======== Dataset content ========

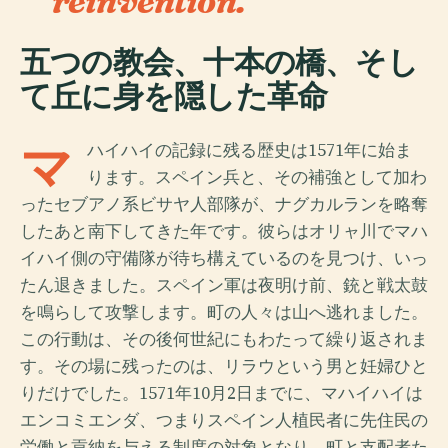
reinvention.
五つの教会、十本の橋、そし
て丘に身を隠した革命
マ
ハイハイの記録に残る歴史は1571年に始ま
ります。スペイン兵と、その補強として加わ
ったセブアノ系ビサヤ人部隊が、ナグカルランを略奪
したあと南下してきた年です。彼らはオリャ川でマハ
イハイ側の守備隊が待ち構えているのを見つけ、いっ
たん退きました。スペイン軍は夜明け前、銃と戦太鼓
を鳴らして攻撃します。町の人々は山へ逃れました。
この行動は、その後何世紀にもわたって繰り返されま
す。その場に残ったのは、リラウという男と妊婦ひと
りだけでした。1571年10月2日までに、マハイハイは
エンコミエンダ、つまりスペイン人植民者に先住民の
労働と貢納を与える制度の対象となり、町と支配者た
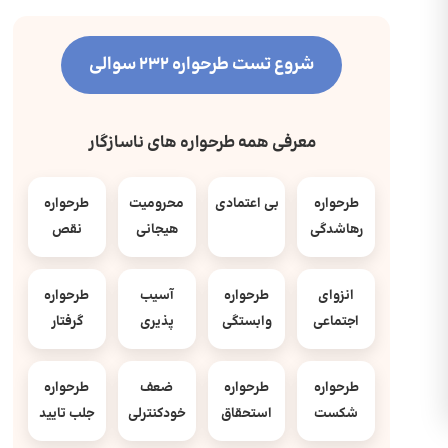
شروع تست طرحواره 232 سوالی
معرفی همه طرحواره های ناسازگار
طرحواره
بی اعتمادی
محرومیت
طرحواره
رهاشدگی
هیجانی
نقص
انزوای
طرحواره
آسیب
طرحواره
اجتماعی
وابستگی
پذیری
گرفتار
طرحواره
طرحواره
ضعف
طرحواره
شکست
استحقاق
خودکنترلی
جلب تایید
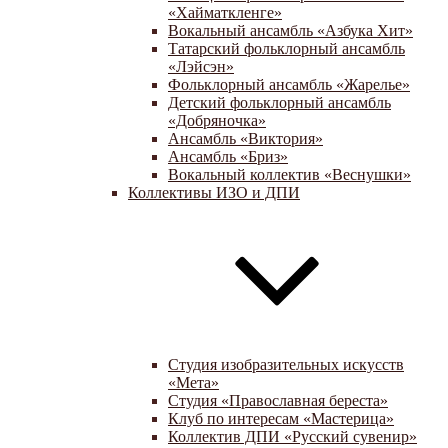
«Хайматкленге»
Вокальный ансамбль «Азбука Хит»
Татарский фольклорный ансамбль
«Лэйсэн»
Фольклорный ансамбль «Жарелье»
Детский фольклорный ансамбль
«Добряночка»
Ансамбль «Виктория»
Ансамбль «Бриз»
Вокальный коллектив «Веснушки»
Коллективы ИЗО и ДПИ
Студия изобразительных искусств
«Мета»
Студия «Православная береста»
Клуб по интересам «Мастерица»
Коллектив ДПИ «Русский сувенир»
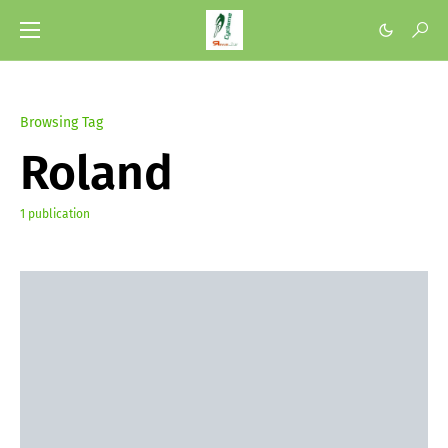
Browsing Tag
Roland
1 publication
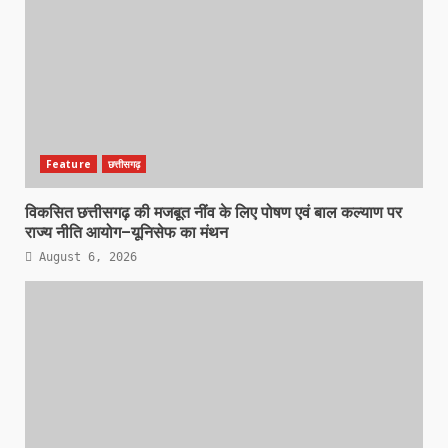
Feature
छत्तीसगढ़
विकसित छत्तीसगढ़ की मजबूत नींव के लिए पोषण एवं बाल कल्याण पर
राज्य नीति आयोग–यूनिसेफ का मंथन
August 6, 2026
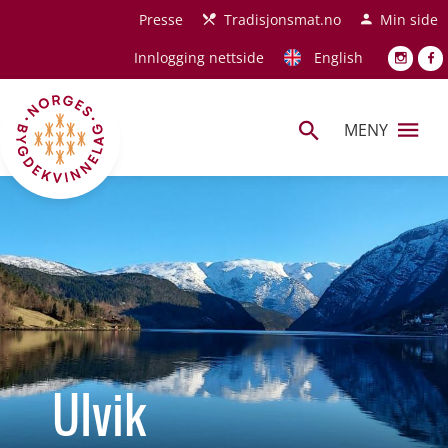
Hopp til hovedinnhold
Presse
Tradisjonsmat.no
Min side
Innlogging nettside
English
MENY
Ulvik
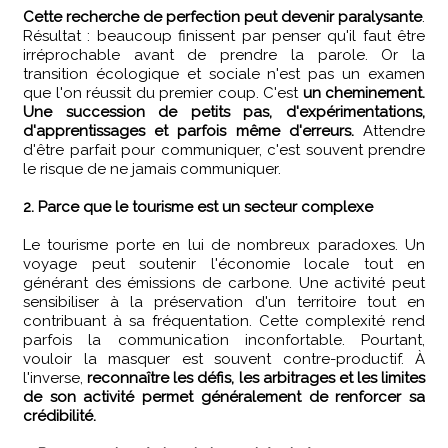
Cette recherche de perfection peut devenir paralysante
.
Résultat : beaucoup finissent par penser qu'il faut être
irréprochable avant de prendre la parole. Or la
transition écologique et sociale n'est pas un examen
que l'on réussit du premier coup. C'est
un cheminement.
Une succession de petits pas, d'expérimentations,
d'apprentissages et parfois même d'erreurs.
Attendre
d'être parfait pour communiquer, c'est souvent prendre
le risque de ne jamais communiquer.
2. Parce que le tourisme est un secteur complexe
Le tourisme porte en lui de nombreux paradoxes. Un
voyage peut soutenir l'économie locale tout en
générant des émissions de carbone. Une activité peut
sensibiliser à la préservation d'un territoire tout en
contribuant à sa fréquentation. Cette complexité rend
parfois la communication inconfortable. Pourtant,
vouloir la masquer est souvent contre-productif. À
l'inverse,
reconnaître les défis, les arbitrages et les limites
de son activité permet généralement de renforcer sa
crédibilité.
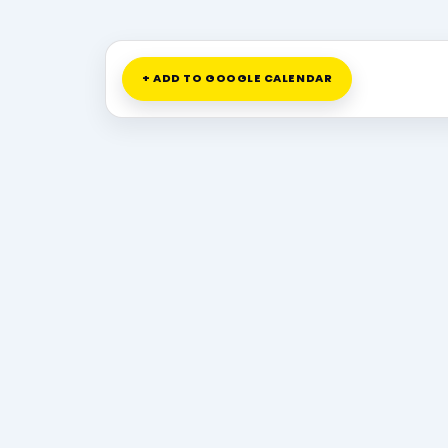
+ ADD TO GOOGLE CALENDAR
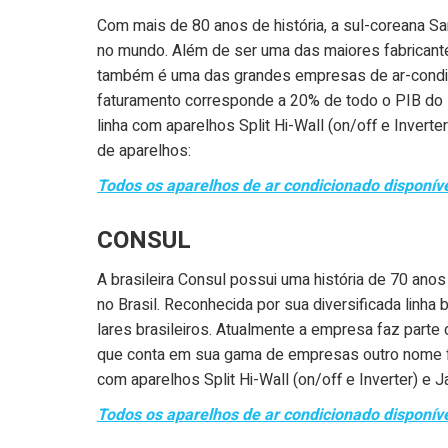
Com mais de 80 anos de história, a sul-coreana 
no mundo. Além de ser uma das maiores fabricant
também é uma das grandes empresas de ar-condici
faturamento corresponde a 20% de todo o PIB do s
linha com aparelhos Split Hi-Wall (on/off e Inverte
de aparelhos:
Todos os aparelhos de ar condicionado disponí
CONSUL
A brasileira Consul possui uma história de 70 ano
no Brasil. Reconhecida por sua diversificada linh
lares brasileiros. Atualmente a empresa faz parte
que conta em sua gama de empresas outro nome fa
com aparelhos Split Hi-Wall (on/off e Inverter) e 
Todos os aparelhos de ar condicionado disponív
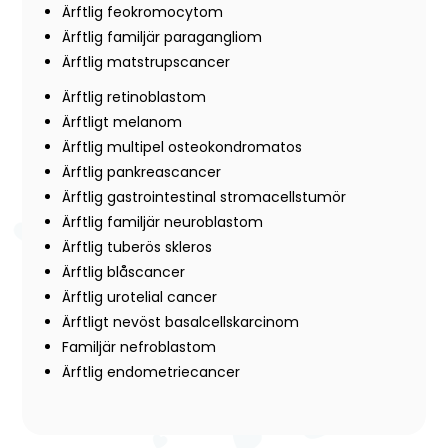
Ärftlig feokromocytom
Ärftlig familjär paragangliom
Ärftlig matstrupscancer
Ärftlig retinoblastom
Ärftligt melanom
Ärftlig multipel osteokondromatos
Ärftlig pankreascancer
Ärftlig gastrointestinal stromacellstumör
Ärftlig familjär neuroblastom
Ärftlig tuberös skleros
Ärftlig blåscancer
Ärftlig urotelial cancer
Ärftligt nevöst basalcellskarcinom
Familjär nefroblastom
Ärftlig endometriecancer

========
======== Dataset content ========

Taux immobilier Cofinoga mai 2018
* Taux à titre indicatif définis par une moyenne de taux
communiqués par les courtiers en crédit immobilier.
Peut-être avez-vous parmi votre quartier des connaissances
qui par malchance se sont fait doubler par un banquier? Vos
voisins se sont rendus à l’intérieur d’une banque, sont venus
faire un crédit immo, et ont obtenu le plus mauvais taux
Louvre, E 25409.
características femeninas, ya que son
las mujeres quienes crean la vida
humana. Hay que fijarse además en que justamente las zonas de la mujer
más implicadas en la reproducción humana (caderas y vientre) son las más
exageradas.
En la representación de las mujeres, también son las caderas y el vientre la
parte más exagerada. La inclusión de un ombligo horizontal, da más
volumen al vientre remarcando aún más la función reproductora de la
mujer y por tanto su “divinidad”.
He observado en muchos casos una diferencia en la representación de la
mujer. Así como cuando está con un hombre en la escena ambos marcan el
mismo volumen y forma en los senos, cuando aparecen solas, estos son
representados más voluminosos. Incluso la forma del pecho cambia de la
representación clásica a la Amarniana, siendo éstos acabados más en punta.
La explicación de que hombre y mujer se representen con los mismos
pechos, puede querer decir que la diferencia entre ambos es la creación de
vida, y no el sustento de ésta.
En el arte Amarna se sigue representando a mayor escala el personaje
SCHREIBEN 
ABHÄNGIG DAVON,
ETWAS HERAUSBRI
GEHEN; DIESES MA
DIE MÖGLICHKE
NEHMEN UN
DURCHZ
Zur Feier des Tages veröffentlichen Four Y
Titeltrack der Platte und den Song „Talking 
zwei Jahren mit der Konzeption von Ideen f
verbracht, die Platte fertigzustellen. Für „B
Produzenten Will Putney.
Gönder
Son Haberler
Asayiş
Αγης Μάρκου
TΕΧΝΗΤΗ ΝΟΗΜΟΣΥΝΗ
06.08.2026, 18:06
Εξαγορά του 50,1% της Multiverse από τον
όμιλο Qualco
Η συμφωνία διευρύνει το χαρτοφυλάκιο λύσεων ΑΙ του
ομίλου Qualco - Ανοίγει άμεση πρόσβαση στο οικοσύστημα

========
======== Dataset content ========

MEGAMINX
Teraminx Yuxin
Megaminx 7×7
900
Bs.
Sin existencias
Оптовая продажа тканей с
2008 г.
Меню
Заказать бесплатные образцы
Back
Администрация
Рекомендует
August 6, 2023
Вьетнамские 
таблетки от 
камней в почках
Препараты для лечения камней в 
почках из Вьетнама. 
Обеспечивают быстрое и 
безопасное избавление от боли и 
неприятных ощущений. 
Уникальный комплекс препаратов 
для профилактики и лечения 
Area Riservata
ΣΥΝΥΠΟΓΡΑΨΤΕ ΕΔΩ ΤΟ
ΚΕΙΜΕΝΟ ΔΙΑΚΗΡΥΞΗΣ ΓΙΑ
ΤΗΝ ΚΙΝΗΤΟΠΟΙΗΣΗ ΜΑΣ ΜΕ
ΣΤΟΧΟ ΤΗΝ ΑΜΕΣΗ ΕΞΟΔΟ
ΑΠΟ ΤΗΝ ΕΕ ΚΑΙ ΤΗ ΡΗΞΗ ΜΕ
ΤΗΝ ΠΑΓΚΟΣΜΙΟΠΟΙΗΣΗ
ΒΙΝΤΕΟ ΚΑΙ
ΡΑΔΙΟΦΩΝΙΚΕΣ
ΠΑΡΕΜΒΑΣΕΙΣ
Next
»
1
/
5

========

Task prompt:
Please write out, exactly as they appear above, only the lines in the stretch from the line with "GEHEN; DIESES MA" through the line with "Η συμφωνία διευρύνει".

Result of the task:
GEHEN; DIESES MA
DIE MÖGLICHKE
NEHMEN UN
DURCHZ
Zur Feier des Tages veröffentlichen Four Y
Titeltrack der Platte und den Song „Talking 
zwei Jahren mit der Konzeption von Ideen f
verbracht, die Platte fertigzustellen. Für „B
Produzenten Will Putney.
Gönder
Son Haberler
Asayiş
Αγης Μάρκου
TΕΧΝΗΤΗ ΝΟΗΜΟΣΥΝΗ
06.08.2026, 18:06
Εξαγορά του 50,1% της Multiverse από τον
όμιλο Qualco
Η συμφωνία διευρύνει το χαρτοφυλάκιο λύσεων ΑΙ του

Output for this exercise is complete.